On September 12, 2016, Stiemsma signed with the Portland Trail Blazers, but was waived on October 21 after appearing in four preseason games.

==Coaching career==
===Minnesota Timberwolves (2019–2021)===
On September 12, 2019, the Minnesota Timberwolves announced that they had named Stiemsma as player development associate.

=== San Antonio Spurs (2021–2024) ===
Stiemsma worked as a video assistant in the film room with the San Antonio Spurs in 2021. He was part of their 2022 Summer League coaching staff and later received a promotion in Player Development.

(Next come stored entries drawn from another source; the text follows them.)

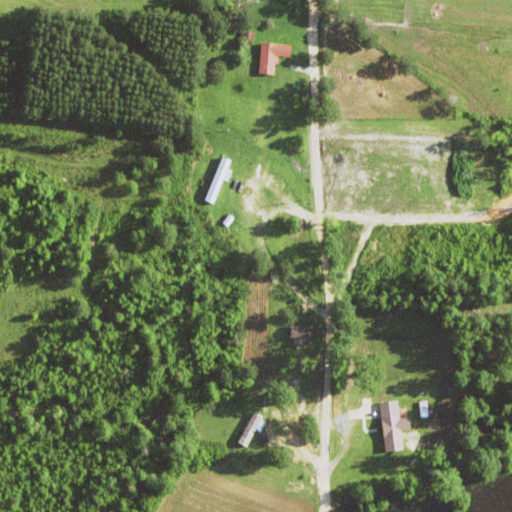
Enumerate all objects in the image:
road: (323, 255)
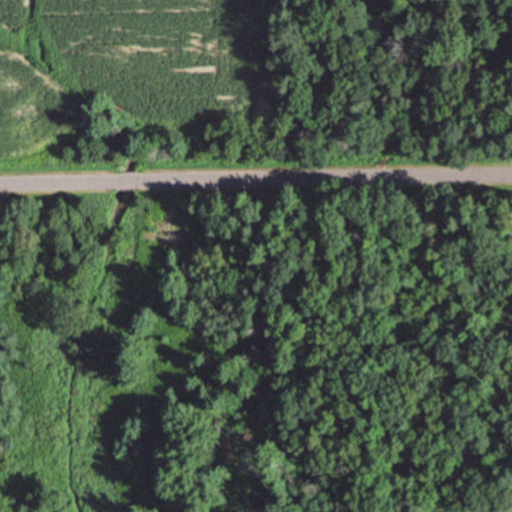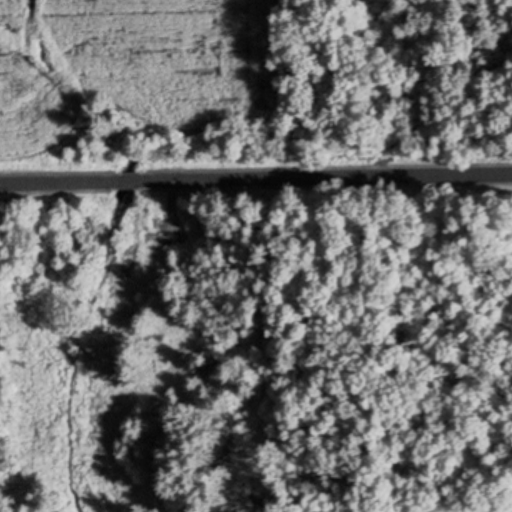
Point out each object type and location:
road: (256, 207)
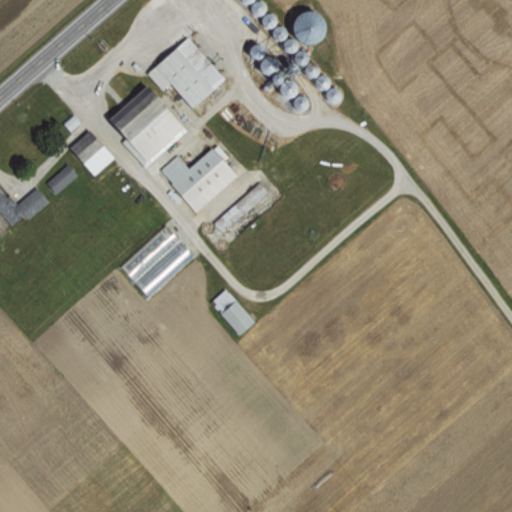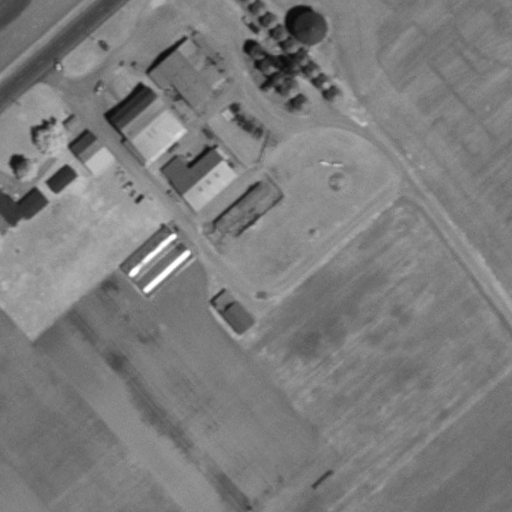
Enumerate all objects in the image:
building: (303, 24)
road: (55, 48)
road: (109, 59)
building: (183, 70)
building: (70, 121)
building: (143, 123)
building: (89, 150)
building: (197, 175)
building: (60, 177)
building: (241, 203)
building: (21, 204)
road: (343, 232)
road: (460, 247)
building: (155, 259)
building: (229, 309)
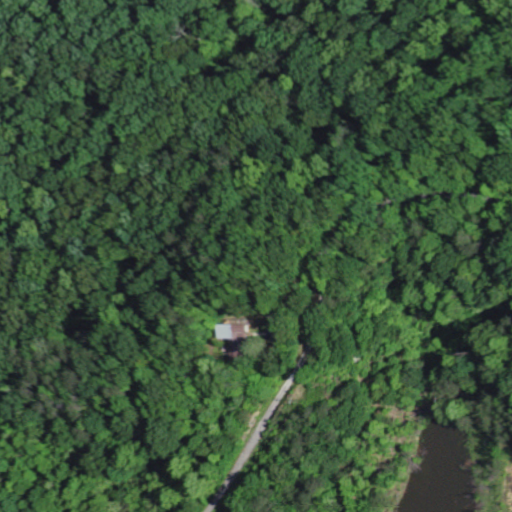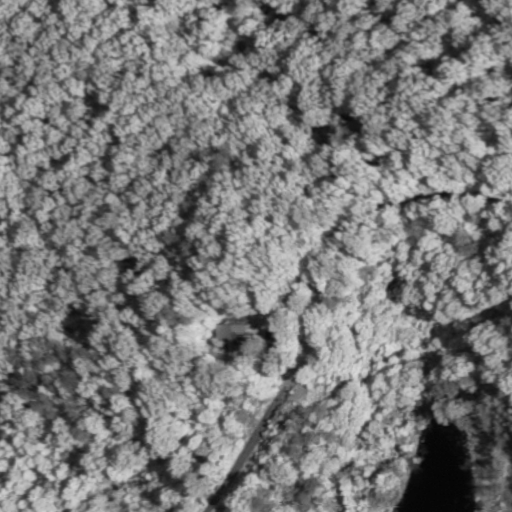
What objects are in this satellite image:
road: (378, 214)
road: (271, 423)
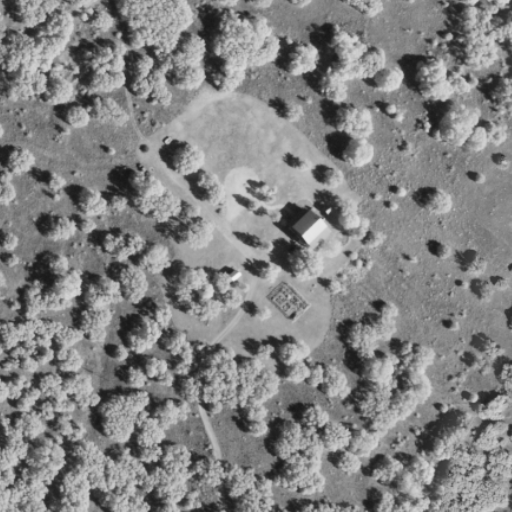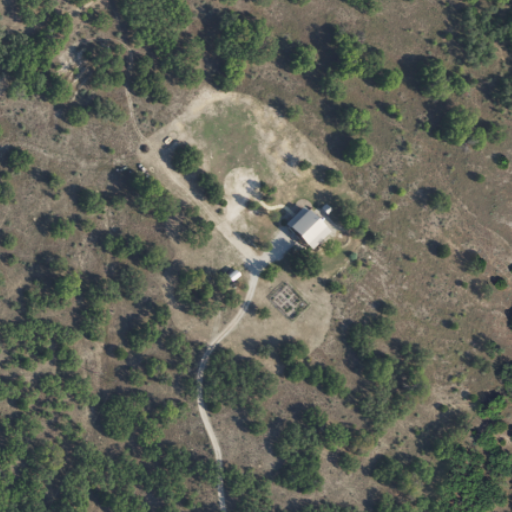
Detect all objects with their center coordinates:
road: (114, 29)
building: (300, 228)
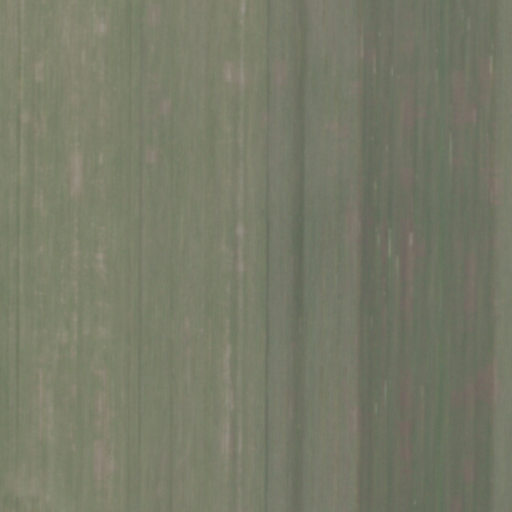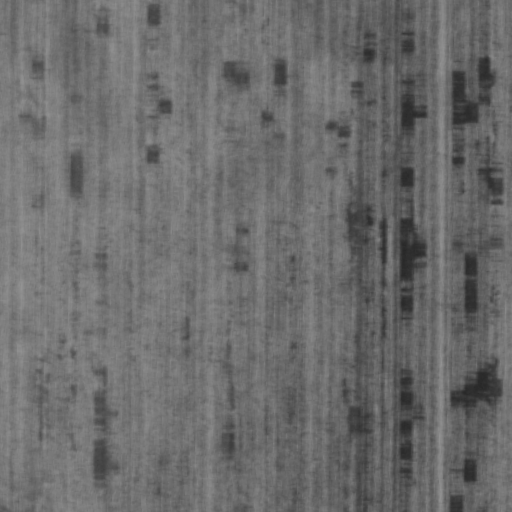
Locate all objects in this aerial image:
crop: (256, 256)
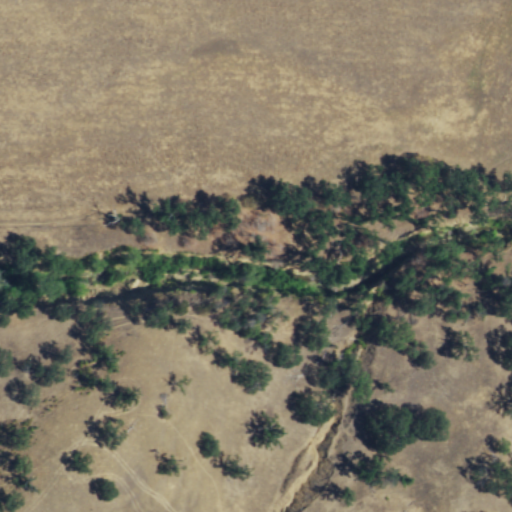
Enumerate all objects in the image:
river: (266, 285)
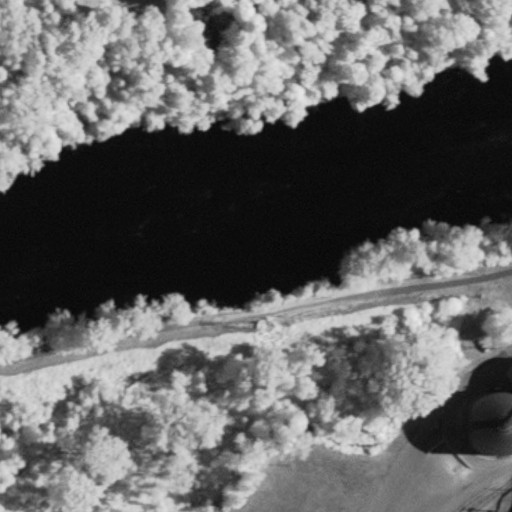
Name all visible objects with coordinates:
river: (255, 208)
power tower: (480, 272)
road: (256, 315)
power tower: (256, 327)
road: (437, 424)
building: (495, 426)
railway: (485, 493)
railway: (494, 498)
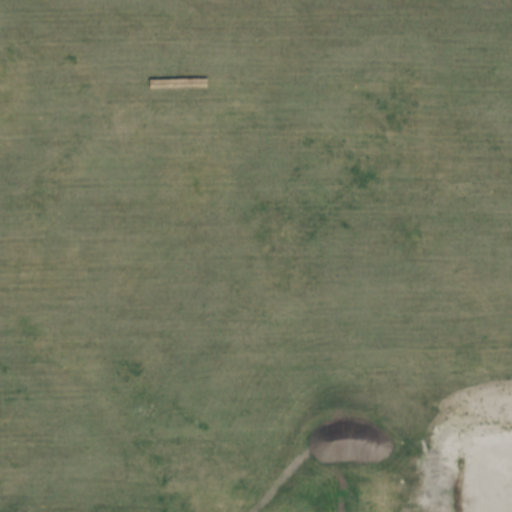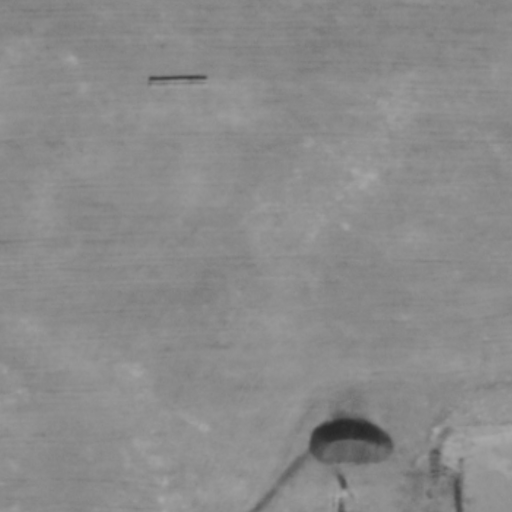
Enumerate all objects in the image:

=== Wisconsin Badgers (2024–present) ===
Stiemsma was hired as the Director of Player Development for the Wisconsin Badger's men's basketball team in July 2024.

==Career statistics==

===NBA===

====Regular season====

| Year | Team | GP | GS | MPG | FG% | 3P% | FT% | RPG | APG | SPG | BPG | PPG |
|---|---|---|---|---|---|---|---|---|---|---|---|---|
| 2011–12 | Boston | 55 | 3 | 13.9 | .545 | .000 | .707 | 3.2 | .5 | .7 | 1.5 | 2.9 |
| 2012–13 | Minnesota | 76 | 19 | 15.9 | .457 | .000 | .768 | 3.4 | .4 | .6 | 1.2 | 4.0 |
| 2013–14 | New Orleans | 55 | 20 | 18.3 | .574 | .000 | .594 | 4.1 | .7 | .6 | 1.0 | 2.9 |
| 2014–15 | Toronto | 17 | 0 | 3.9 | .750 | .000 | .500 | .9 | .2 | .1 | .0 | .8 |
| Career |  | 203 | 42 | 15.0 | .509 | .000 | .705 | 3.3 | .5 | .6 | 1.1 | 3.2 |

====Playoffs====

| Year | Team | GP | GS | MPG | FG% | 3P% | FT% | RPG | APG | SPG | BPG | PPG |
|---|---|---|---|---|---|---|---|---|---|---|---|---|
| 2012 | Boston | 19 | 0 | 7.5 | .667 | .000 | .667 | 2.2 | .3 | .2 | .6 | 1.5 |

===NBA D-League===
Source

====Regular season====

| Year | Team | GP | GS | MPG | FG% | 3P% | FT% | RPG | APG | SPG | BPG | PPG |
|---|---|---|---|---|---|---|---|---|---|---|---|---|
| 2008–09 | Sioux Falls | 1 | 0 | 14.0 | .333 | – | 1.000 | 6.0 | .0 | .0 | 1.0 | 6.0 |
| 2009–10 | Sioux Falls | 45 | 44 | 28.0 | .541 | .000 | .821 | 7.1 | 1.2 | .7 | 3.6 | 8.8 |
| 2011–12 | Sioux Falls | 4 | 4 | 36.0 | .500 | – | .667 | 10.8 | 1.0 | 1.3 | 4.5 | 9.0 |
| Career |  | 50 | 48 | 28.3 | .536 | .000 | .804 | 7.4 | 1.2 | .7 | 3.6 | 8.7 |

====Playoffs====

| Year | Team | GP | GS | MPG | FG% | 3P% | FT% | RPG | APG | SPG | BPG | PPG |
|---|---|---|---|---|---|---|---|---|---|---|---|---|
| 2009–10 | Sioux Falls | 3 | 3 | 31.0 | .577 | – | .882 | 10.7 | .7 | 1.0 | 4.3 | 15.0 |

===College===

| Year | Team | GP | GS | MPG | FG% | 3P% | FT% | RPG | APG | SPG | BPG | PPG |
|---|---|---|---|---|---|---|---|---|---|---|---|---|
| 2004–05 | Wisconsin | 10 | 0 | 2.7 | .833 | – | .500 | .6 | .0 | .1 | .2 | 1.1 |
| 2005–06 | Wisconsin | 16 | 0 | 11.7 | .553 | .000 | .429 | 2.8 | .9 | .4 | 1.5 | 2.8 |
| 2006–07 | Wisconsin | 34 | 0 | 9.9 | .500 | – | .808 | 1.6 | 1.1 | .1 | .9 | 2.2 |
| 2007–08 | Wisconsin | 35 | 7 | 11.5 | .548 | – | .826 | 3.1 | .7 | .4 | 1.1 | 3.5 |
| Career |  | 95 | 7 | 10.0 | .545 | .000 | .759 | 2.3 | .8 | .2 | 1.0 | 2.7 |

==International career==
In 2011, Stiemsma earned a bronze medal with Team USA at the Pan American Games where he led the tournament in field goal percentage (.889) and was second in the tournament in blocked shots with 11.

==Personal life==
Stiemsma is the son of Rick and Sharry Stiemsma, and has one sister, Erin. He and his wife Emily have two daughters and one son together. He is of Dutch origin. He has admitted to suffering from depression.